Nevens de inkomdeur der groote waardkamer was de keuken. Uit deze plaats trad nu een man te voorschijn, die plots bleef staan, of iets hem verraste.
‘Daar zit toch iemand!’ riep hij uit. ‘Of ben ik blind?... Ik weet waarlijk niet, wat er tegenwoordig in mijn huis gebeurt!’
Hij kwam dichter bij en scheen een vorschenden blik op en rond Willem te werpen. Met spottende verontwaardiging viel hij uit:
‘Niemand drinkt hier!... 't Valt niet te verwonderen, dat ik in den kelder niet hoorde gaan... Waar baas Corbeel niet bij is, deugt het niet... De klanten moeten niet meer bediend worden!... Waar gaat de Ton naar toe, waar gaat ze naar toe?’
‘Wat begeert ge, mijnheer Willem?’ vroeg het meisje.
De onthutste jongeling bestelde een glas bier, en, terwijl Dina dit haalde, wreef de binnengetredene man in de handen, en sprak op eenen toon, die nu zoo vriendelijk mogelijk klonk:
‘Ik ben Dina's vader, ge verstaat?... Baas Corbeel, zooals men zegt... Men zal u gaan een biertje brengen, dat alléen in de Ton te vinden is; gij zult er mij nieuws van vertellen... Ha, ha, ha!...’
| |
| |
Hij lachte op schrillen toon. Roerloos bleef hij nu toezien, terwijl zijne dochter het glas bier aanbood, de jongeling er eens van dronk en het daarna nevens zich op de vensterrichel zette.
Willem voelde den scherpen blik van Corbeel op zich wegen en keek naar buiten.
Waarschijnlijk was de man in de eene of andere verwachting teleurgesteld: hij schoot de handen in de zakken, grommelde iets onverstaanbaars en morde:
‘Geen mensch, die mij aanspreekt, juist of ik niet bestonde... De baas der herberg telt hier niet meer?’
Hij wendde zich zenuwachtig om en lachte honend, terwijl hij langs de achterdeur de woning verliet.
‘Vader heeft een weinig in de keuken geslapen,’ sprak Dina als ter verontschuldiging. Aan zijn grommelen moest zij gewoon zijn. Willem dacht niet eens, dat hij de oorzaak der kwade luim van Corbeel kon wezen.

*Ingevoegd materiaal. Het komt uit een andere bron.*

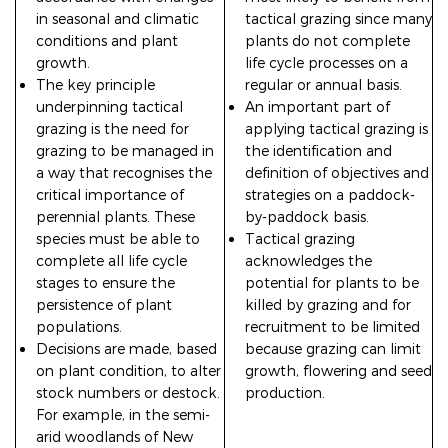
in seasonal and climatic
tactical grazing since many
conditions and plant
plants do not complete
growth.
life cycle processes on a
The key principle
regular or annual basis.
underpinning tactical
An important part of
grazing is the need for
applying tactical grazing is
grazing to be managed in
the identification and
a way that recognises the
definition of objectives and
critical importance of
strategies on a paddock-
perennial plants. These
by-paddock basis.
species must be able to
Tactical grazing
complete all life cycle
acknowledges the
stages to ensure the
potential for plants to be
persistence of plant
killed by grazing and for
populations.
recruitment to be limited
Decisions are made, based
because grazing can limit
on plant condition, to alter
growth, flowering and seed
stock numbers or destock.
production.
For example, in the semi-
arid woodlands of New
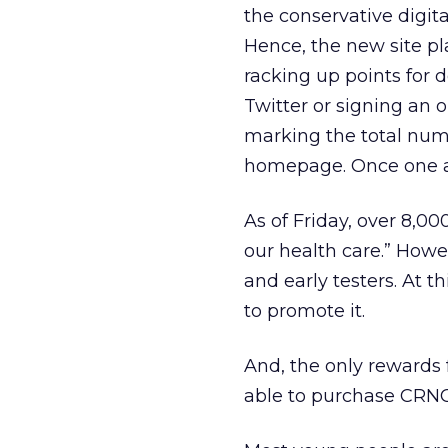
the conservative digit
Hence, the new site pl
racking up points for d
Twitter or signing an 
marking the total numb
homepage. Once one act
As of Friday, over 8,0
our health care.” Howe
and early testers. At 
to promote it.
And, the only rewards f
able to purchase CRNC-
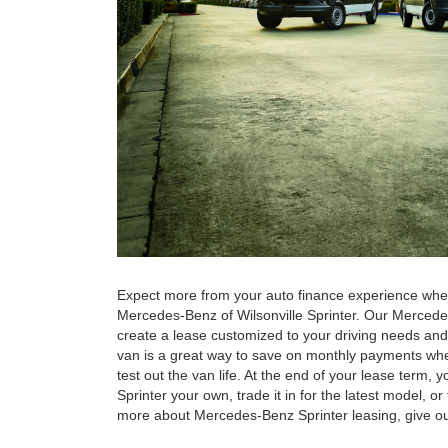
Expect more from your auto finance experience whe
Mercedes-Benz of Wilsonville Sprinter. Our Mercede
create a lease customized to your driving needs an
van is a great way to save on monthly payments when
test out the van life. At the end of your lease term
Sprinter your own, trade it in for the latest model, o
more about Mercedes-Benz Sprinter leasing, give our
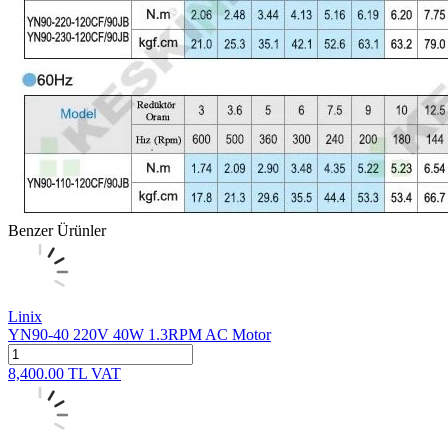
Benzer Ürünler
Linix
YN90-40 220V 40W 1.3RPM AC Motor
8,400.00
TL
VAT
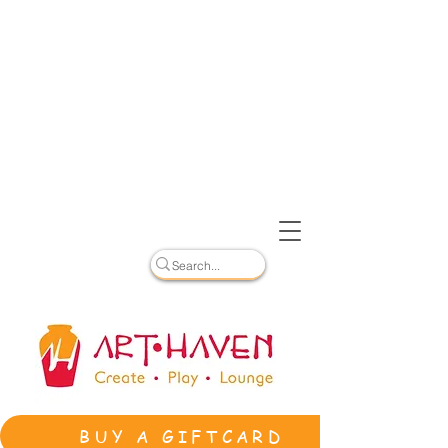
BUY A GIFTCARD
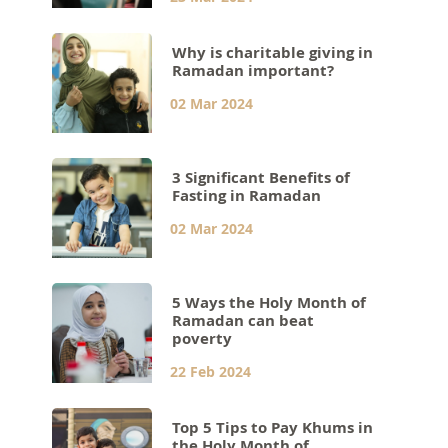
Why is charitable giving in
Ramadan important?
02 Mar 2024
3 Significant Benefits of
Fasting in Ramadan
02 Mar 2024
5 Ways the Holy Month of
Ramadan can beat
poverty
22 Feb 2024
Top 5 Tips to Pay Khums in
the Holy Month of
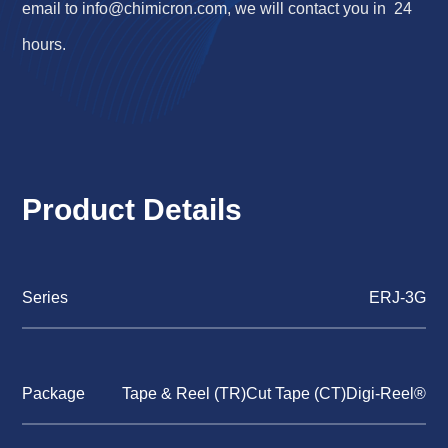
email to
info@chimicron.com
, we will contact you in 24
hours.
Product Details
Series
ERJ-3G
Package
Tape & Reel (TR)Cut Tape (CT)Digi-Reel®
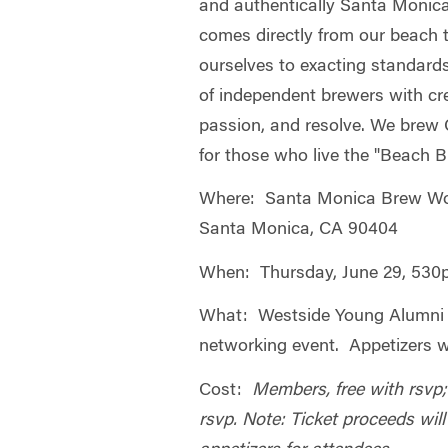
and authentically Santa Monic
comes directly from our beach 
ourselves to exacting standard
of independent brewers with creat
passion, and resolve. We brew C
for those who live the "Beach Br
Where: Santa Monica Brew Wor
Santa Monica, CA 90404
When: Thursday, June 29, 53
What: Westside Young Alumni
networking event. Appetizers w
Cost:
Members, free with rsvp
rsvp. Note: Ticket proceeds wil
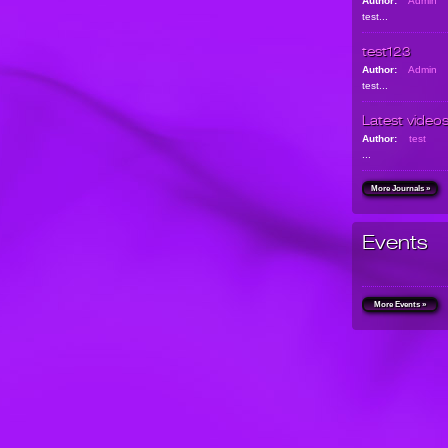
Author:
Admin
test...
test123
Author:
Admin
test...
Latest video
Author:
test
...
More Journals »
Events
More Events »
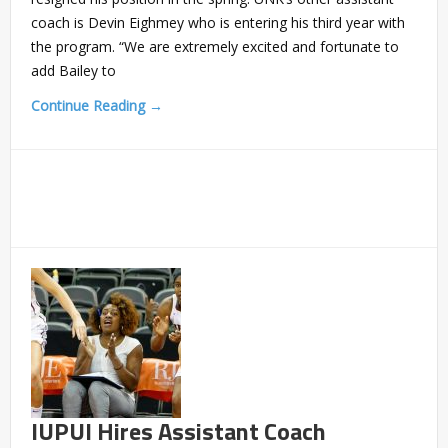
coach is Devin Eighmey who is entering his third year with
the program. “We are extremely excited and fortunate to
add Bailey to
Continue Reading →
IUPUI Hires Assistant Coach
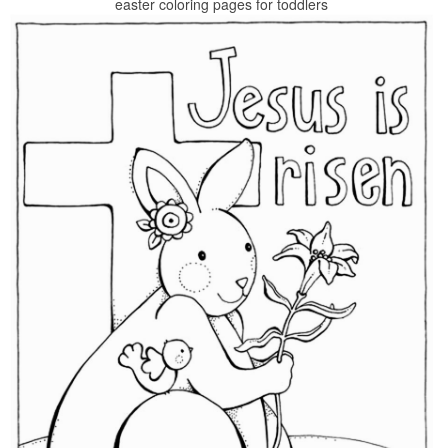
easter coloring pages for toddlers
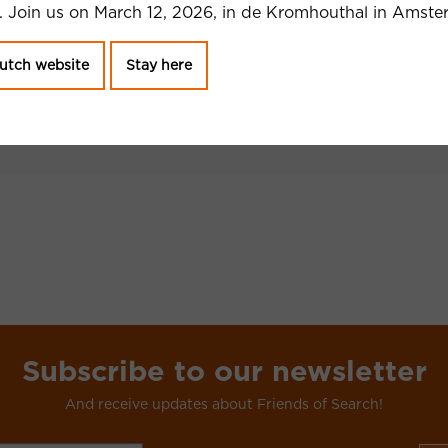
 Join us on March 12, 2026, in de Kromhouthal in Amste
 your SEO? 10
ls
utch website
Stay here
Subscribe to our newsletter
And receive updates about Friends of Search!
CAPTCHA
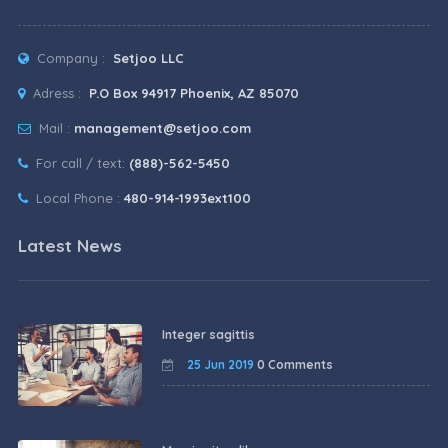
Company :
Setjoo LLC
Adress :
P.O Box 94917 Phoenix, AZ 85070
Mail :
management@setjoo.com
For call / text:
(888)-562-5450
Local Phone :
480-914-1993ext100
Latest News
Integer sagittis
25 Jun 2019
0 Comments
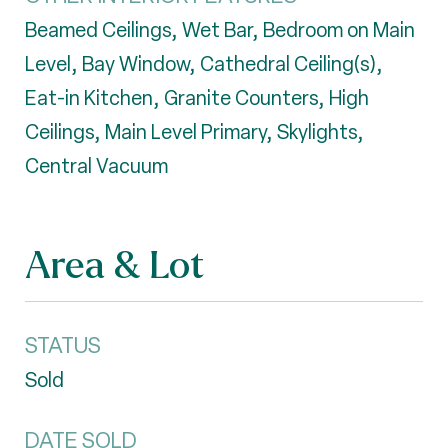
Beamed Ceilings, Wet Bar, Bedroom on Main
Level, Bay Window, Cathedral Ceiling(s),
Eat-in Kitchen, Granite Counters, High
Ceilings, Main Level Primary, Skylights,
Central Vacuum
Area & Lot
STATUS
Sold
DATE SOLD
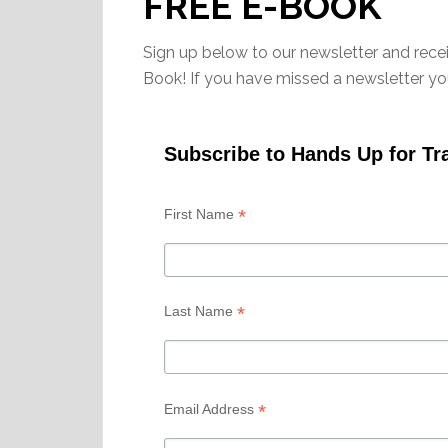
FREE E-BOOK
Sign up below to our newsletter and rece
Book! If you have missed a newsletter y
Subscribe to Hands Up for Tr
*
First Name
*
Last Name
*
Email Address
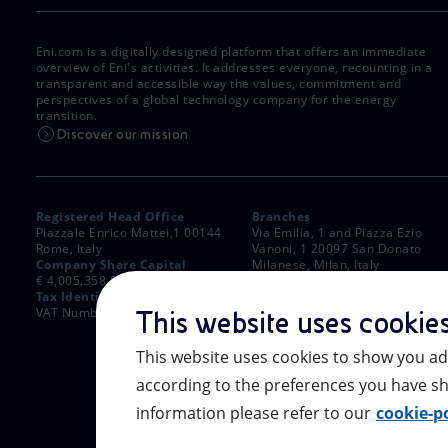
Eni.com is a digitally designed platform that offers an immediate
overview of Eni's activities. It addresses everyone, recounting in a
transparent and accessible way the values, commitment and
perspectives of a global technology company for the energy
transition.
Discover our mission
Registered Head Office
Branches
Piazzale Enrico Mattei,1 00144
Via Emilia, 1 and Piazza Ezio
Rome, Italy
Vanoni, 1 20097 San Donato
Company Share Capital
Milanese, Milan, Italy
€ 4,005,358,876.00 paid up
Rome Company Register
Tax Identification Number
00484960588
VAT Number 00905811006
This website uses cookie
This website uses cookies to show you ad
according to the preferences you have sh
information please refer to our
cookie-po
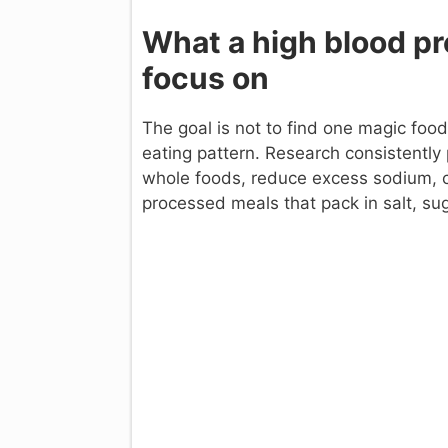
What a high blood pr
focus on
The goal is not to find one magic foo
eating pattern. Research consistently
whole foods, reduce excess sodium,
processed meals that pack in salt, sug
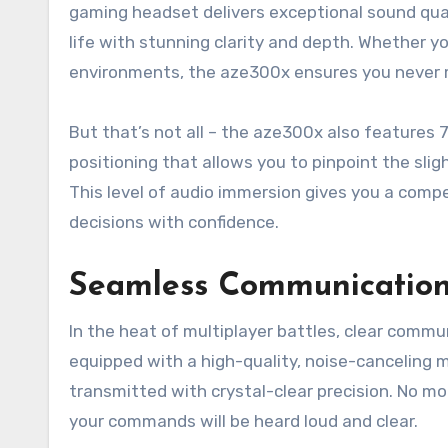
gaming headset delivers exceptional sound qual
life with stunning clarity and depth. Whether yo
environments, the aze300x ensures you never 
But that’s not all – the aze300x also features 
positioning that allows you to pinpoint the sl
This level of audio immersion gives you a compe
decisions with confidence.
Seamless Communication
In the heat of multiplayer battles, clear com
equipped with a high-quality, noise-canceling m
transmitted with crystal-clear precision. No m
your commands will be heard loud and clear.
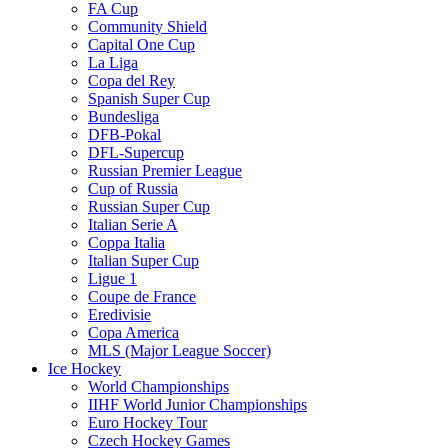
FA Cup
Community Shield
Capital One Cup
La Liga
Copa del Rey
Spanish Super Cup
Bundesliga
DFB-Pokal
DFL-Supercup
Russian Premier League
Cup of Russia
Russian Super Cup
Italian Serie A
Coppa Italia
Italian Super Cup
Ligue 1
Coupe de France
Eredivisie
Copa America
MLS (Major League Soccer)
Ice Hockey
World Championships
IIHF World Junior Championships
Euro Hockey Tour
Czech Hockey Games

Op dit oogenblik stak de waard weer het hoofd binnen en gebood:
‘Licht!’
Dina deed de groote olielamp branden, welke ze midden de waardkamer aan den zolderbalk hing, en nam daarna plaats op eenen stoel niet ver van den jongeling. Deze zag, nu de klaarte op hare trekken viel, hoe beeldschoon het meisje was. Neen, toen ze daar in de schemering vóor het venster zat, vermoedde hij zooveel vuur niet in haar oog; ontwaarde haar blank vel niet, noch het bekoorlijk blosje op hare wangen, als eene bloedkleurige tint in een melkwit rozeblad. Glimlachte ze, dan toonde ze twee rijen
| |
| |
pareltanden. Ze bezat eene meer dan middelmatige gestalte, was licht en bevallig, met goed ontwikkelde schouders, en breede, ronde heupen. Hare kleine, poezelige handen zaten fijn vast aan den arm, die in de mouw van het zwarte kleed spande. Overvloedige, donkerbruine lokken, die een weinig kroezelden, omkransten in twee breede vlechten het fraaie, niet zeer verheven voorhoofd. Klein was de mond met de bovenlip een weinig omgekruld; een lach zweefde er rond, versterkt door de puttekens in de fluweelzachte wangen. Haar neus was fijn gesneden, fijn en rond was haar kinnetje. Willem voelde zich vooral ontroerd, als de bruine, doordringende oogen met de lange wimpers op hem rustten...
Beheerscht door hare schoonheid bleef de jongeling haar sprakeloos aanstaren. Hij dacht, hoe hij zich zooeven dicht nevens haar hield, soms hare ademhaling voelde...
Dina trachte een gesprek aan te knoopen; hij luisterde naar hare welluidende stem, lette meer op de melodie, welke er in de klanken lag, dan op de woorden zelven. Er viel meer en meer bedeesdheid in zijn hart, en telkens de deerne tot hem opzag, was hij gedwongen den blik af te wenden.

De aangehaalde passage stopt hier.